_Problem to work on_
If a line contains the word "Left", include it in the count; state how many such lines the listing has and nothing else.

_Material shown_
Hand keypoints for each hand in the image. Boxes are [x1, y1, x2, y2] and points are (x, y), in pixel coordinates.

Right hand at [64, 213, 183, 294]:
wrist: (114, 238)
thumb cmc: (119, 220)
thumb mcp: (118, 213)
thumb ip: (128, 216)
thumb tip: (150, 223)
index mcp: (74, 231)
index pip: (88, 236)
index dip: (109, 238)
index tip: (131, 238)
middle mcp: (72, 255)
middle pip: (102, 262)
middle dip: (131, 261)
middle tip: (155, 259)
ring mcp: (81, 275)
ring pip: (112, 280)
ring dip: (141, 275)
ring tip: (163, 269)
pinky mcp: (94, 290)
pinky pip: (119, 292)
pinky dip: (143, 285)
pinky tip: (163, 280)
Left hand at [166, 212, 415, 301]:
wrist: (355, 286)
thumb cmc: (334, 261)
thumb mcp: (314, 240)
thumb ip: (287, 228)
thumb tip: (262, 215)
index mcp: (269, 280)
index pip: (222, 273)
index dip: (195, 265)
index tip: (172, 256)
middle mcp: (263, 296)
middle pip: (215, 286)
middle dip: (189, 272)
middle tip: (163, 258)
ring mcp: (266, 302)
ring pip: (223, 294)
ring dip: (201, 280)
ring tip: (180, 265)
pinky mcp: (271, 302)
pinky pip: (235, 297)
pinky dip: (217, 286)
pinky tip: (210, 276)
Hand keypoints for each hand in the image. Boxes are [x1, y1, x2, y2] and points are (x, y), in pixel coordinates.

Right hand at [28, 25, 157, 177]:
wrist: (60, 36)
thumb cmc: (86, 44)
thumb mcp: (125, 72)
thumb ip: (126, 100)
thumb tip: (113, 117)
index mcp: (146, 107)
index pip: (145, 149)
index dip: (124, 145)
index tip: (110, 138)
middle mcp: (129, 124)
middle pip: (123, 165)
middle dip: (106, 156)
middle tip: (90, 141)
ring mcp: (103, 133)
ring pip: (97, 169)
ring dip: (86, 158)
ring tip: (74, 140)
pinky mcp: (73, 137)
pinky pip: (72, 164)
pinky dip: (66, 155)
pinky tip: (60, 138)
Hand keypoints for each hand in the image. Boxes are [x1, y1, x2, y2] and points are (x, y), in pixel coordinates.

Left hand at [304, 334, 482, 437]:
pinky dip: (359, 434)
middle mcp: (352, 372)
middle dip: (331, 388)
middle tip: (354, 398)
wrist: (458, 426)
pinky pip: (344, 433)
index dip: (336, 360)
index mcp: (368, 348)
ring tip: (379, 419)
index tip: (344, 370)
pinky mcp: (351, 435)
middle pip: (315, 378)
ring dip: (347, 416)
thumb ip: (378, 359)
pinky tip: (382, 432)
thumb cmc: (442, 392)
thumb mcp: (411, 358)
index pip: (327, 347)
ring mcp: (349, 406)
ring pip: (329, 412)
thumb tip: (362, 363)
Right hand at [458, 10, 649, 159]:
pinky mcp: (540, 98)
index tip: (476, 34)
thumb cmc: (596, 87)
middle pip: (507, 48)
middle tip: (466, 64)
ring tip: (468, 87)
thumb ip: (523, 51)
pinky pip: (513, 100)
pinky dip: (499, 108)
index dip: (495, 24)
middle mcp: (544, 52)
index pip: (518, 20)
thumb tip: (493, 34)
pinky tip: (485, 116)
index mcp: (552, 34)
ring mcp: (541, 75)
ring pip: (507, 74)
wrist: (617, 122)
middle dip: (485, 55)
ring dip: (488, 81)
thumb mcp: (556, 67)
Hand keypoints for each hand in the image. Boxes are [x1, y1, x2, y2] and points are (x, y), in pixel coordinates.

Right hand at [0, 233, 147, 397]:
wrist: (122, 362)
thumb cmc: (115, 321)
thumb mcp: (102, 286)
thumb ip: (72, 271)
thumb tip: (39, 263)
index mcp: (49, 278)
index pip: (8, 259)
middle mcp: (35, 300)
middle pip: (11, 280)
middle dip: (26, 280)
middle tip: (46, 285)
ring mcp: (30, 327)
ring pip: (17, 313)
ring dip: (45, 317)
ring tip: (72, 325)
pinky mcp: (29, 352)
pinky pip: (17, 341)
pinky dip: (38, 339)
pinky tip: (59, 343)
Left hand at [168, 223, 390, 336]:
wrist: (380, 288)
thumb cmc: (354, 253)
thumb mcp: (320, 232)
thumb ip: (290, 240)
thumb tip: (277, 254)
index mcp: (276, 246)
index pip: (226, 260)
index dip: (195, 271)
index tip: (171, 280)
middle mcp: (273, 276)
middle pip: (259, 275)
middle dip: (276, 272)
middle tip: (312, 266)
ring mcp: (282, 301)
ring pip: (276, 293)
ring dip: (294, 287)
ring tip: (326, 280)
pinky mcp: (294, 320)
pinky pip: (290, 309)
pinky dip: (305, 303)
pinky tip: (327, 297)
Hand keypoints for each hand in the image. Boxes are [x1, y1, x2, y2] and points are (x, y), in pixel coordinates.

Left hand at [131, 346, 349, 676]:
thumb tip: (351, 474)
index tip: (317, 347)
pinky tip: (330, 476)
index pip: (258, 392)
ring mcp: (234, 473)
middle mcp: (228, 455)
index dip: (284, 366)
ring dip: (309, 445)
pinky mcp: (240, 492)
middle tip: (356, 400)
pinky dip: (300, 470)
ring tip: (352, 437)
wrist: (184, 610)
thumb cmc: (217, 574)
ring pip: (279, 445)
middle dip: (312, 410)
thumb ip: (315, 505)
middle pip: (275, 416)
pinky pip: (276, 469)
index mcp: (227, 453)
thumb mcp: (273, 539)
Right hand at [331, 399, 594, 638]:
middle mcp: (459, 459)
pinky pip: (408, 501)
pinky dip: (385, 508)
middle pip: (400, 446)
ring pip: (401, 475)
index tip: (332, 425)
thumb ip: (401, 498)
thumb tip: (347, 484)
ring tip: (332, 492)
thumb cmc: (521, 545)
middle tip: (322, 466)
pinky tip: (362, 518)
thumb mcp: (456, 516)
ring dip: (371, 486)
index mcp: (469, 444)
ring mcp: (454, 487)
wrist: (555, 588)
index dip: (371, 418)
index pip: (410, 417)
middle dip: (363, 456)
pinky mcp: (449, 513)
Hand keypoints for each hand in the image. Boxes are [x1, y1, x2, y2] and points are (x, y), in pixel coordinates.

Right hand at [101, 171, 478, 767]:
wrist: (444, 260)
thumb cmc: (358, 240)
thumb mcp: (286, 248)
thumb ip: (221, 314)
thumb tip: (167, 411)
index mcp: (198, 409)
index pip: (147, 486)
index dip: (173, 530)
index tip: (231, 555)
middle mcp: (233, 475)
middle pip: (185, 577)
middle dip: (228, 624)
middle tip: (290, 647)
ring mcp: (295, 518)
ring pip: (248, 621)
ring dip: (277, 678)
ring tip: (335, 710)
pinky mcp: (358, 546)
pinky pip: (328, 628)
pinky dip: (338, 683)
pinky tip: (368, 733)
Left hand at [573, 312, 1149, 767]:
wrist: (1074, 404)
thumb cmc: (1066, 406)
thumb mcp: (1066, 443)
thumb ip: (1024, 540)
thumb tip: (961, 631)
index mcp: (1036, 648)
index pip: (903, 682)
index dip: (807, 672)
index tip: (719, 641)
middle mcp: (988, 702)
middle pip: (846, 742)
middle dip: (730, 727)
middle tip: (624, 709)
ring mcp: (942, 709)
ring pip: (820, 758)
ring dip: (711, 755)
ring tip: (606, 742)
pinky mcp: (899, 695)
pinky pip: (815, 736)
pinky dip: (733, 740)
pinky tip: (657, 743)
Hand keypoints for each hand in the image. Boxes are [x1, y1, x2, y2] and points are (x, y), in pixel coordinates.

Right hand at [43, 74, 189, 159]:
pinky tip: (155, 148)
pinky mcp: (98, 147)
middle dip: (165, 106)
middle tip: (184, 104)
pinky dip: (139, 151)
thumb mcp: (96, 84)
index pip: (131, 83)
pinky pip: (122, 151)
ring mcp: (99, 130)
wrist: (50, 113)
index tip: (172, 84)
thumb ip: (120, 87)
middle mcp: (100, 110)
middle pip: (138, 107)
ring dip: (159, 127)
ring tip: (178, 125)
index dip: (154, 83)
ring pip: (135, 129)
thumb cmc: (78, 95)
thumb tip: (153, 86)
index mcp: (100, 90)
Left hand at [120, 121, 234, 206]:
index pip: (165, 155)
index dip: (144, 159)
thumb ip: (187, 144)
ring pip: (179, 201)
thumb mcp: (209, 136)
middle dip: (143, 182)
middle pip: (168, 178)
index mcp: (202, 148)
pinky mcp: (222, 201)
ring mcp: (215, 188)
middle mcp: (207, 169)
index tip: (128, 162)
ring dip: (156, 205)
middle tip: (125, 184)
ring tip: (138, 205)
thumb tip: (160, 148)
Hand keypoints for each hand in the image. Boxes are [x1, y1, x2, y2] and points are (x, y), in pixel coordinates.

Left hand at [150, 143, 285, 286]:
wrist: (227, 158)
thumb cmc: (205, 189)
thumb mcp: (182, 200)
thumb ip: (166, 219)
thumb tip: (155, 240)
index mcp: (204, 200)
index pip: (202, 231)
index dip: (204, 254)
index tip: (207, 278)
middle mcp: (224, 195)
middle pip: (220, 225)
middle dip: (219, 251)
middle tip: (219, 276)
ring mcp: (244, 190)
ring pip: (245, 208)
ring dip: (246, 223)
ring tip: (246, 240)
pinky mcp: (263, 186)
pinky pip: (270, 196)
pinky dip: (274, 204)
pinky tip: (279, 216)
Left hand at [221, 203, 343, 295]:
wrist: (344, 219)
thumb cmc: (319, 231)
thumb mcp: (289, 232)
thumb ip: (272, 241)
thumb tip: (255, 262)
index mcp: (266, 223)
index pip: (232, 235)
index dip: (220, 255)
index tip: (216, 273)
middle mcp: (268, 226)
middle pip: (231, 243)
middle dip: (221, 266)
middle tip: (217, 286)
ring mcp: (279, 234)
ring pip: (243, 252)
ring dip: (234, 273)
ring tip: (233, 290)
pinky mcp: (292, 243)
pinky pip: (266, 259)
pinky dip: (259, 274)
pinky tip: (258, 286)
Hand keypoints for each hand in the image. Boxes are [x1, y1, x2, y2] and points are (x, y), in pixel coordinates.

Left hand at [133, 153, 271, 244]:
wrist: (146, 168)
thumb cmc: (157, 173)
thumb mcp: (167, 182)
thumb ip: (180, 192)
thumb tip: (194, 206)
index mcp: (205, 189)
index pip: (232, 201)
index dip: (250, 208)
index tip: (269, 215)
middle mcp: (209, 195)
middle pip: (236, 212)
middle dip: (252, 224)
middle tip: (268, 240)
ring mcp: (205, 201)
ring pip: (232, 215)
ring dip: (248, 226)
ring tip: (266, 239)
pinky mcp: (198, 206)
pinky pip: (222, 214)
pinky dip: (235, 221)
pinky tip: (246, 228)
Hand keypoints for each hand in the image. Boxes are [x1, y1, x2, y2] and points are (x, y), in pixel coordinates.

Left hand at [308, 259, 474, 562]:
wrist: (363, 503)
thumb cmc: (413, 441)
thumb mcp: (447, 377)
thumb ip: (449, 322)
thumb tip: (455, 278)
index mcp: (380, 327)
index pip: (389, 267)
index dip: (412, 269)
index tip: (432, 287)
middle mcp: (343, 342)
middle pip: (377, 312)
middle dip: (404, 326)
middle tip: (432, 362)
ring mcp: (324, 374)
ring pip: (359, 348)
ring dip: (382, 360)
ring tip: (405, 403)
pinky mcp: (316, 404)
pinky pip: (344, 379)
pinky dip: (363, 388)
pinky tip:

_Output for this task_
10